Finding Arrowheads
I grew up in a brand new housing development in Buechel. It was built on an old farm, and it wasn’t that unusual in those days to find arrowheads left by the Native Americans who had hunted in the area. Of course in the days of Gunsmoke on TV, this did a great job of stimulating a young boy’s imagination. And it fit with what we were taught about Kentucky: that it had been a hunting ground for the Native American tribes and that none had actually lived here. It turns out that this was a myth, and that there were settlements in Kentucky for 10,000 years. Land speculators seem to be the origin of the myth because it made it more comfortable for settlers to move in. In fact the last bands of Native Americans in Kentucky left in the 1830’s after the Indian Removal Act relocated them to Oklahoma.

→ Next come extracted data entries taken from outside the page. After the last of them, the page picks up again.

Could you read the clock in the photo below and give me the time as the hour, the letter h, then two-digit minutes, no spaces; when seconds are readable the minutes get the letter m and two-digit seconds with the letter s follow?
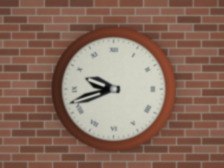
9h42
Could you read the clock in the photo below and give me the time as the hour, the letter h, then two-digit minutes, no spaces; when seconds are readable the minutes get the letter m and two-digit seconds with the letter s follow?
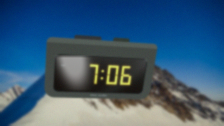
7h06
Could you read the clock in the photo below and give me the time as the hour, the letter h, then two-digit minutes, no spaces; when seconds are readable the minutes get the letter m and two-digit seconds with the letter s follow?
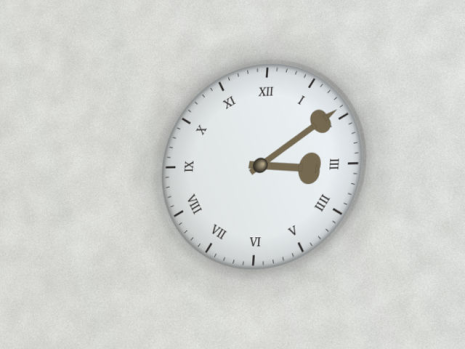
3h09
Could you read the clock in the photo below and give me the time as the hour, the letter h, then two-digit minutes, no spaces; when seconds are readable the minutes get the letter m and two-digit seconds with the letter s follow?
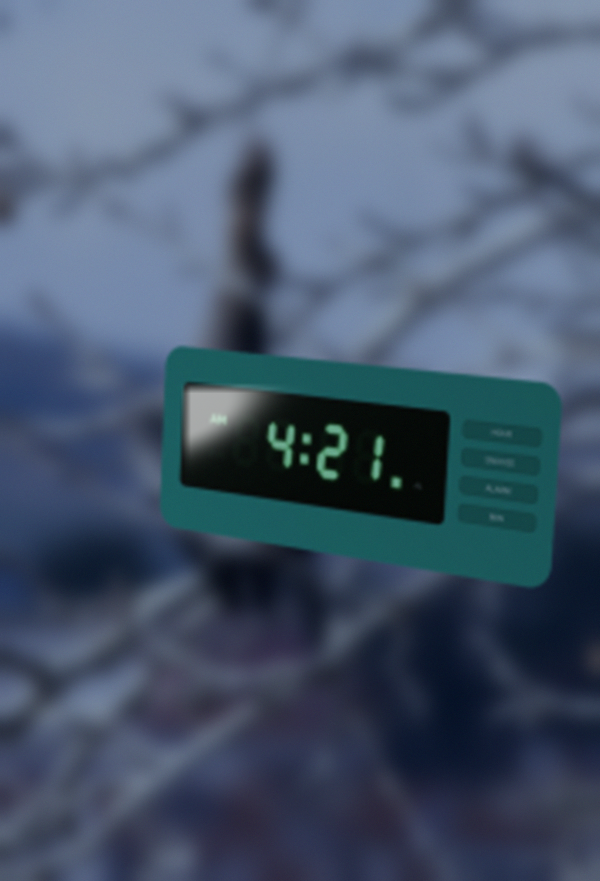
4h21
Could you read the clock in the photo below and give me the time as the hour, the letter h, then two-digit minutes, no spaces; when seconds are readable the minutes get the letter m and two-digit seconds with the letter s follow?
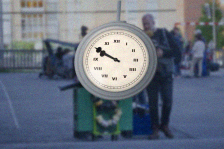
9h50
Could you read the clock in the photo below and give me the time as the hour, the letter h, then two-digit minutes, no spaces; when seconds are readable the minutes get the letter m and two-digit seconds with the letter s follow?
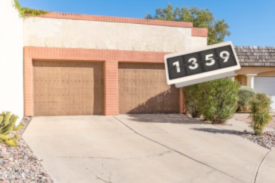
13h59
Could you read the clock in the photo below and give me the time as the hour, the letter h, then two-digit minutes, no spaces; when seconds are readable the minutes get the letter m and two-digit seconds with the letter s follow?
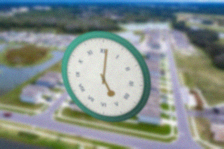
5h01
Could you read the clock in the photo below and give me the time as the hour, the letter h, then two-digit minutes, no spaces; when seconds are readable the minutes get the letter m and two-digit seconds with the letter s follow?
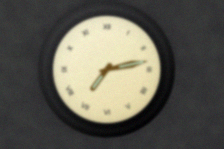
7h13
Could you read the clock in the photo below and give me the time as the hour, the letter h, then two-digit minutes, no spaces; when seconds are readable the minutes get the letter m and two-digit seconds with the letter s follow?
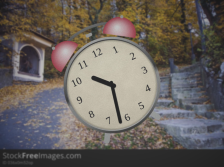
10h32
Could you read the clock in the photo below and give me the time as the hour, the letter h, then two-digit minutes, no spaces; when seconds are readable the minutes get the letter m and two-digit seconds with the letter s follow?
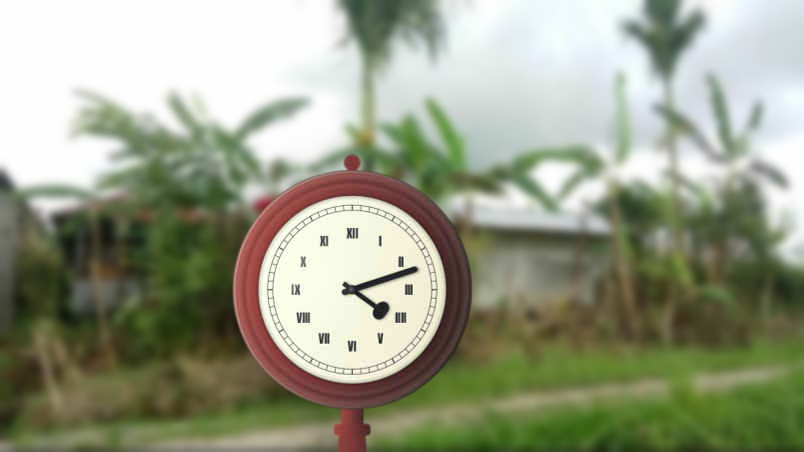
4h12
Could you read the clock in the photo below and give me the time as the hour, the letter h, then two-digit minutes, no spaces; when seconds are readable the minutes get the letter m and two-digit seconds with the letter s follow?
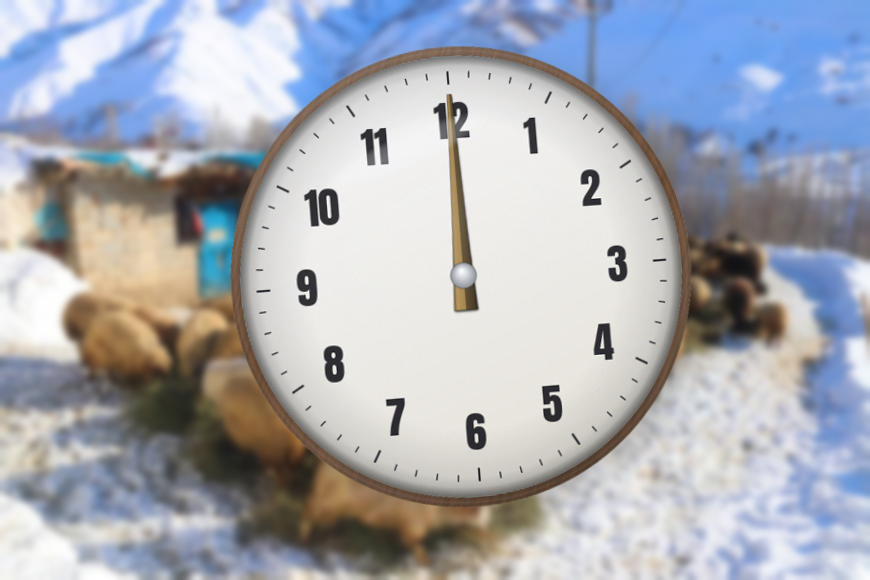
12h00
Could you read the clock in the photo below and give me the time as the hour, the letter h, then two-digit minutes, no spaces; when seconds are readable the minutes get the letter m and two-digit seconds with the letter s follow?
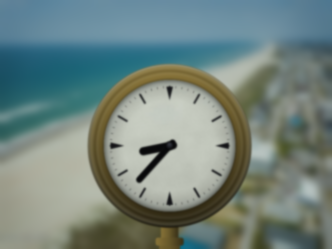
8h37
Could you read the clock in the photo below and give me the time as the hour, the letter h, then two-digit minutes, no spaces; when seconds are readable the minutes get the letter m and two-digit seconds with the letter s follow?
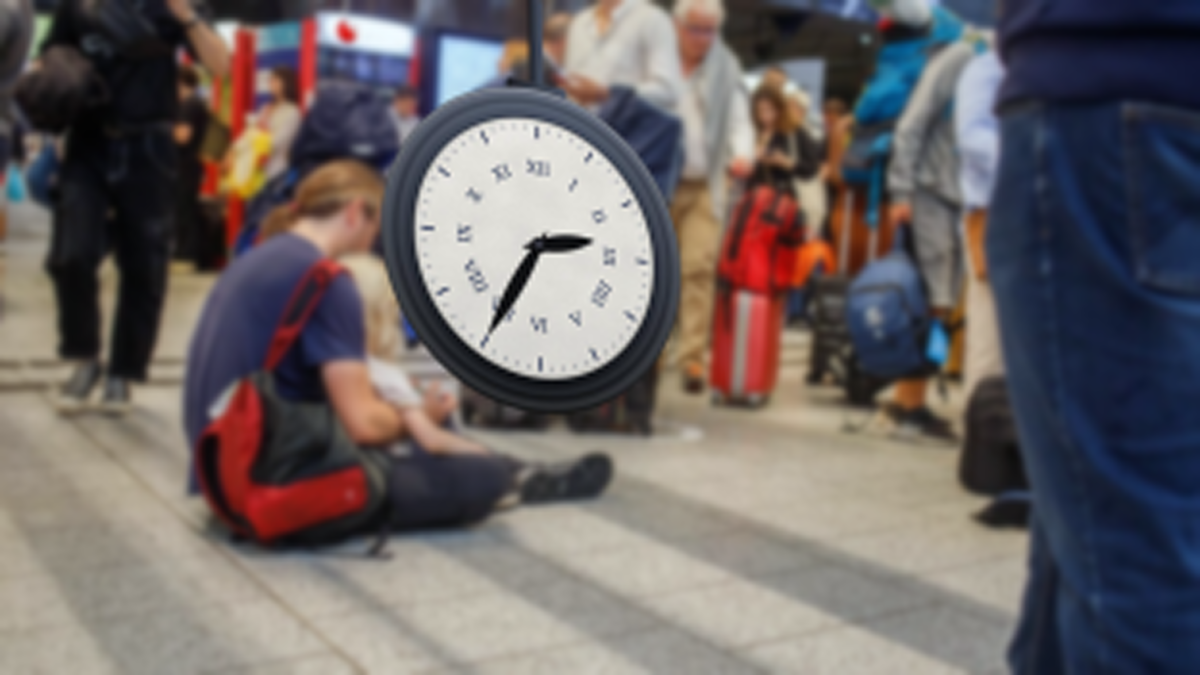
2h35
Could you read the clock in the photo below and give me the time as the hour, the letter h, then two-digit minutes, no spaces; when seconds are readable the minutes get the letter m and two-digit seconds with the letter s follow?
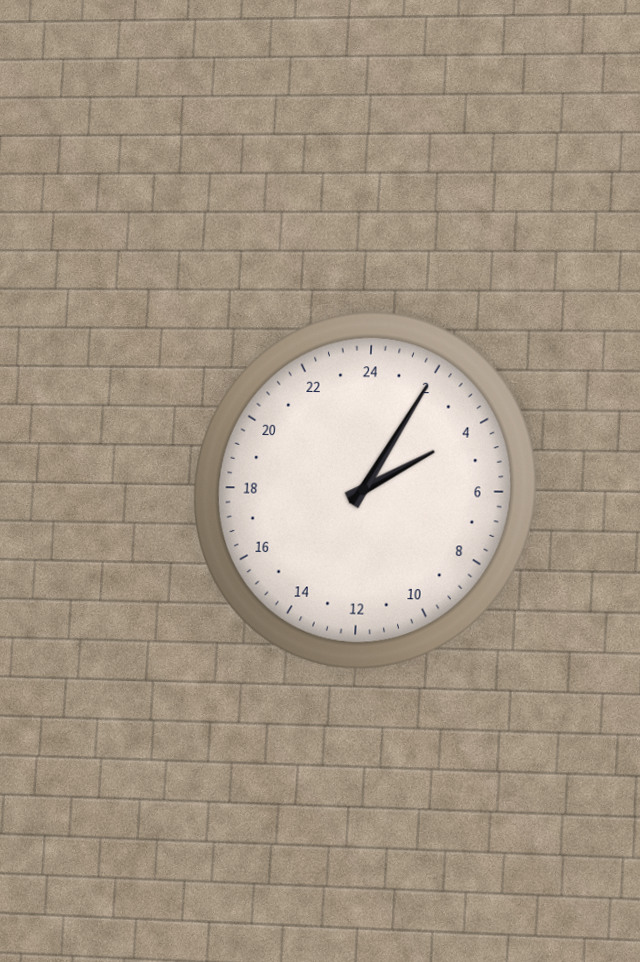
4h05
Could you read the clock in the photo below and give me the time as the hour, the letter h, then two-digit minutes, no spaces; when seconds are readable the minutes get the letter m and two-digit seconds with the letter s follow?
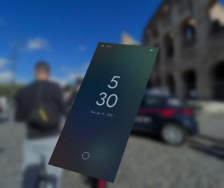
5h30
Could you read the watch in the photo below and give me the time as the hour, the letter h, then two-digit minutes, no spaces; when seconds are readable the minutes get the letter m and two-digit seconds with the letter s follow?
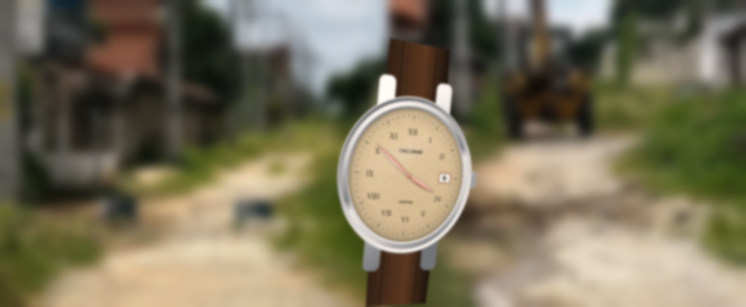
3h51
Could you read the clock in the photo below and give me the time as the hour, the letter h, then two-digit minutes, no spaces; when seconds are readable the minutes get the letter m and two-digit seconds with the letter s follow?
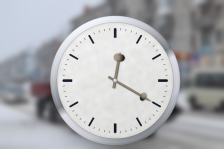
12h20
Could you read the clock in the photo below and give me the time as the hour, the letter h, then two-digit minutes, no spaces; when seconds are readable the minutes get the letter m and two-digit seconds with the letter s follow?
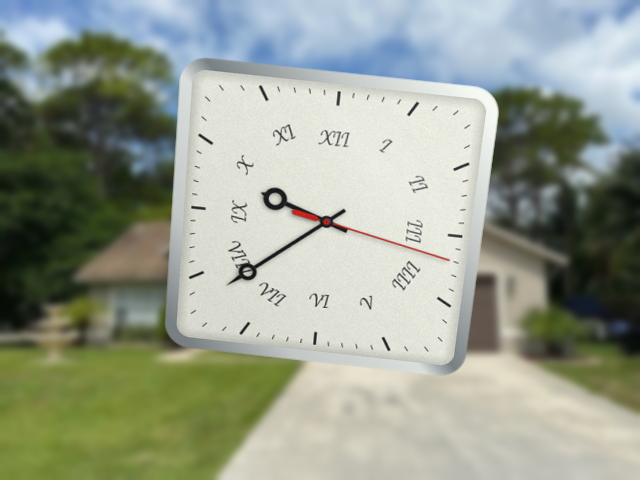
9h38m17s
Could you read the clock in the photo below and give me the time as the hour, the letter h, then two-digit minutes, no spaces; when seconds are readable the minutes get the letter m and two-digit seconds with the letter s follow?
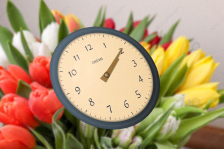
2h10
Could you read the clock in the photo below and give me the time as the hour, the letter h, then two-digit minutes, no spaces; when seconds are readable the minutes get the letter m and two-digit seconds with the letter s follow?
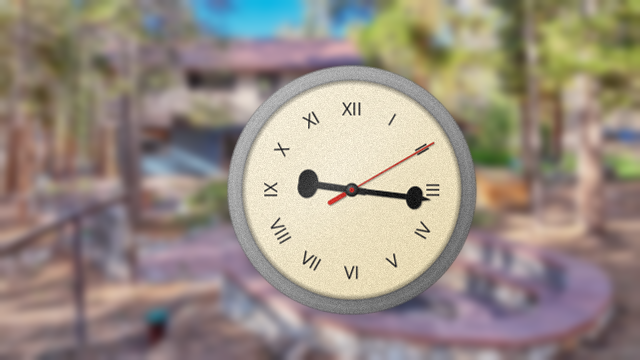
9h16m10s
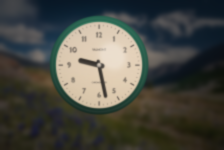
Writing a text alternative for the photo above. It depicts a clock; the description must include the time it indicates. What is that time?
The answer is 9:28
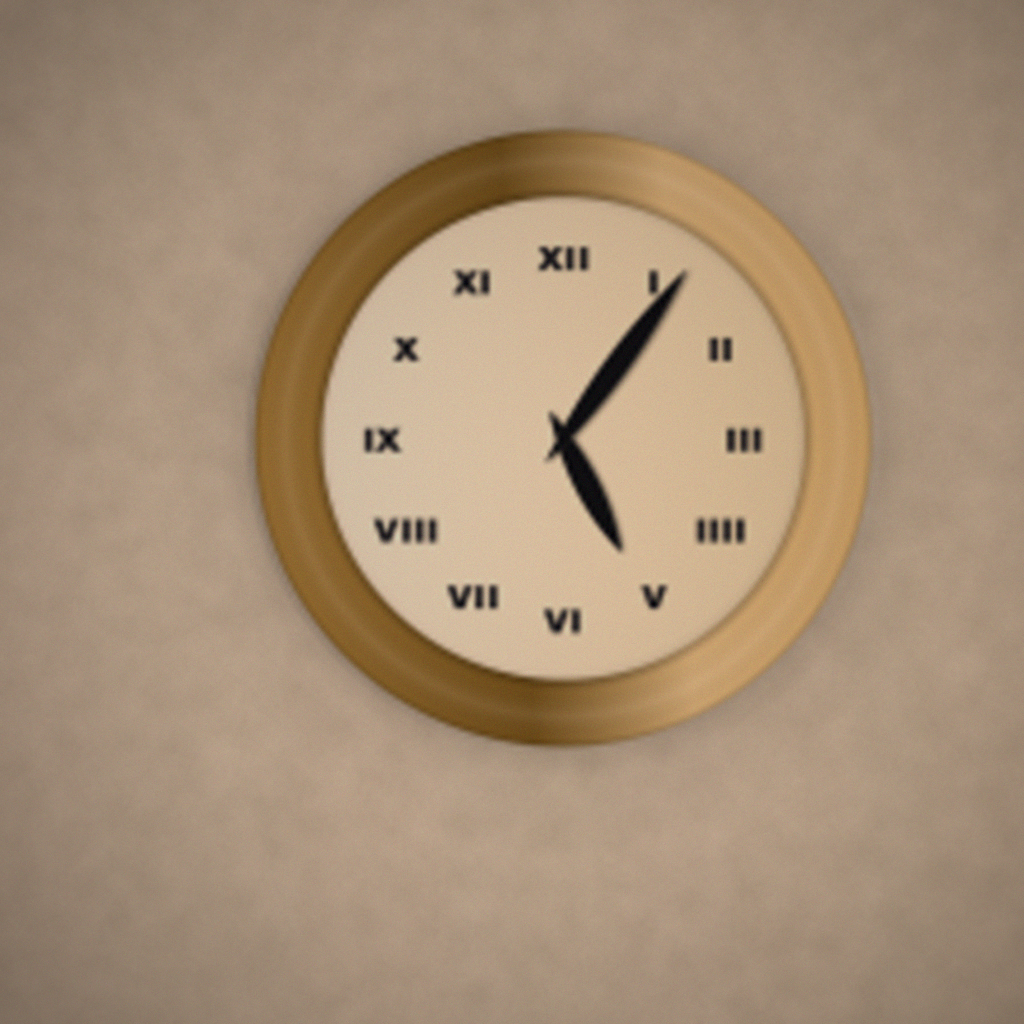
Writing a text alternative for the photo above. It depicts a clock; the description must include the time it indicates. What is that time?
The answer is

So whose arrows were we finding, then? Which tribes lived where we’re living now? In Canada in the last few years it has become common for churches to acknowledge the ancestral lands they are built on. I thought that for Kentucky’s second Indigenous Peoples’ Day on Monday it might be nice for our two parishes to do likewise. So let’s remember that St Frances of Rome and St Leonard sit on the ancestral lands of the Shawnee and the Eastern Band Cherokee. And let’s pray for those tribe’s descendants who live now primarily in Oklahoma.